I have had plans to watch 'Last King' for the last two years but, like 'Blood Diamond', I have simply not had time. I am delighted that I have experienced this movie on Blu-ray and rate it highly. The characterisation of Amin alone is worth the purchase and the support from McAvoy and the direction from McDonald form a very complete package. My only complaint is that some portions of the movie seem a little contrived.
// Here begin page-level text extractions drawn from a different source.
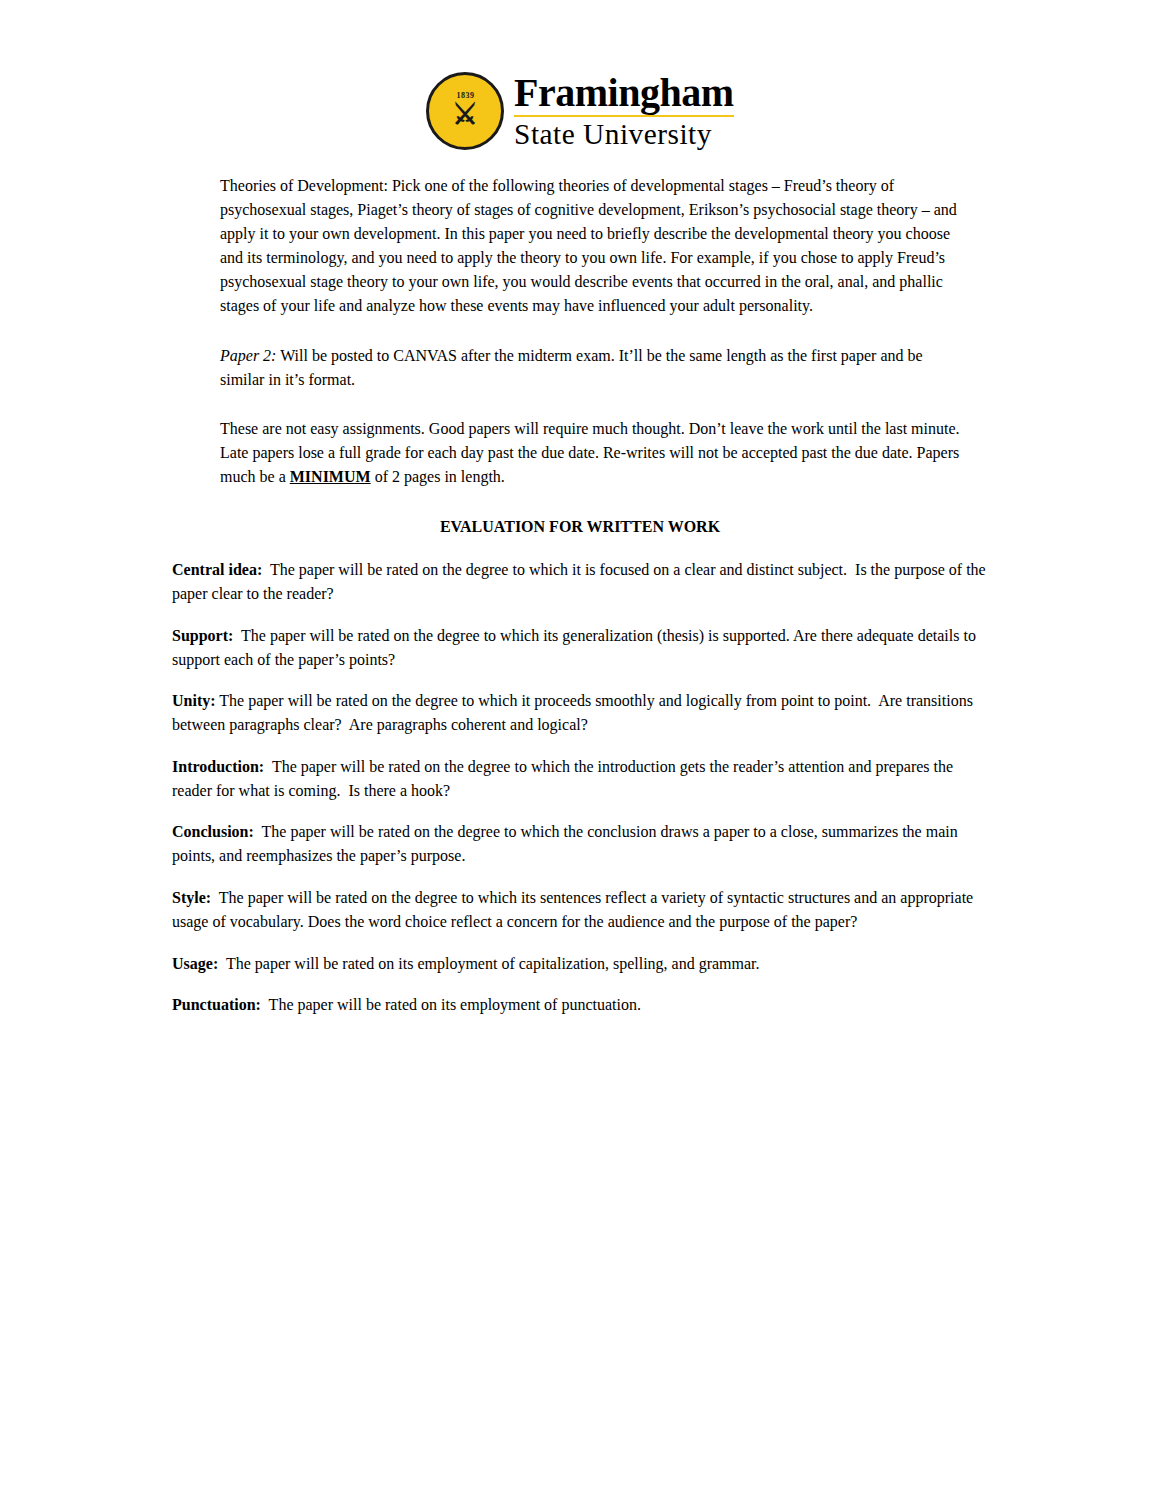1839 ⚔
Framingham
State University
Theories of Development: Pick one of the following theories of developmental stages – Freud’s theory of psychosexual stages, Piaget’s theory of stages of cognitive development, Erikson’s psychosocial stage theory – and apply it to your own development. In this paper you need to briefly describe the developmental theory you choose and its terminology, and you need to apply the theory to you own life. For example, if you chose to apply Freud’s psychosexual stage theory to your own life, you would describe events that occurred in the oral, anal, and phallic stages of your life and analyze how these events may have influenced your adult personality.
Paper 2: Will be posted to CANVAS after the midterm exam. It’ll be the same length as the first paper and be similar in it’s format.
These are not easy assignments. Good papers will require much thought. Don’t leave the work until the last minute. Late papers lose a full grade for each day past the due date. Re-writes will not be accepted past the due date. Papers much be a MINIMUM of 2 pages in length.
EVALUATION FOR WRITTEN WORK
Central idea: The paper will be rated on the degree to which it is focused on a clear and distinct subject. Is the purpose of the paper clear to the reader?
Support: The paper will be rated on the degree to which its generalization (thesis) is supported. Are there adequate details to support each of the paper’s points?
Unity: The paper will be rated on the degree to which it proceeds smoothly and logically from point to point. Are transitions between paragraphs clear? Are paragraphs coherent and logical?
Introduction: The paper will be rated on the degree to which the introduction gets the reader’s attention and prepares the reader for what is coming. Is there a hook?
Conclusion: The paper will be rated on the degree to which the conclusion draws a paper to a close, summarizes the main points, and reemphasizes the paper’s purpose.
Style: The paper will be rated on the degree to which its sentences reflect a variety of syntactic structures and an appropriate usage of vocabulary. Does the word choice reflect a concern for the audience and the purpose of the paper?
Usage: The paper will be rated on its employment of capitalization, spelling, and grammar.
Punctuation: The paper will be rated on its employment of punctuation.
For example, the inclusion of Gillian Anderson's character is wholly unnecessary and while it does serve to expose Garrigan's ladies man persona early on (and the gravity of his situation near the close of the movie), these aspects could have been achieved in a more relevant manner. I suppose that McDonald was remaining faithful to the source material but this aspect just felt like filler to this humble reviewer. I was also slightly amused at the choice of score during the closing scene of the movie. I obviously won't describe to avoid spoilers but I felt that the “flight” theme was more suited to a movie such as 'The Dark Knight' rather than this. I also didn't quite understand the director's choice to shoot Amin from the neck down in a couple of the scenes; this just didn't make any sense to me whatsoever. That being said this is a very worthwhile movie and this reviewer is ashamed that he has not seen it sooner. Highly recommended.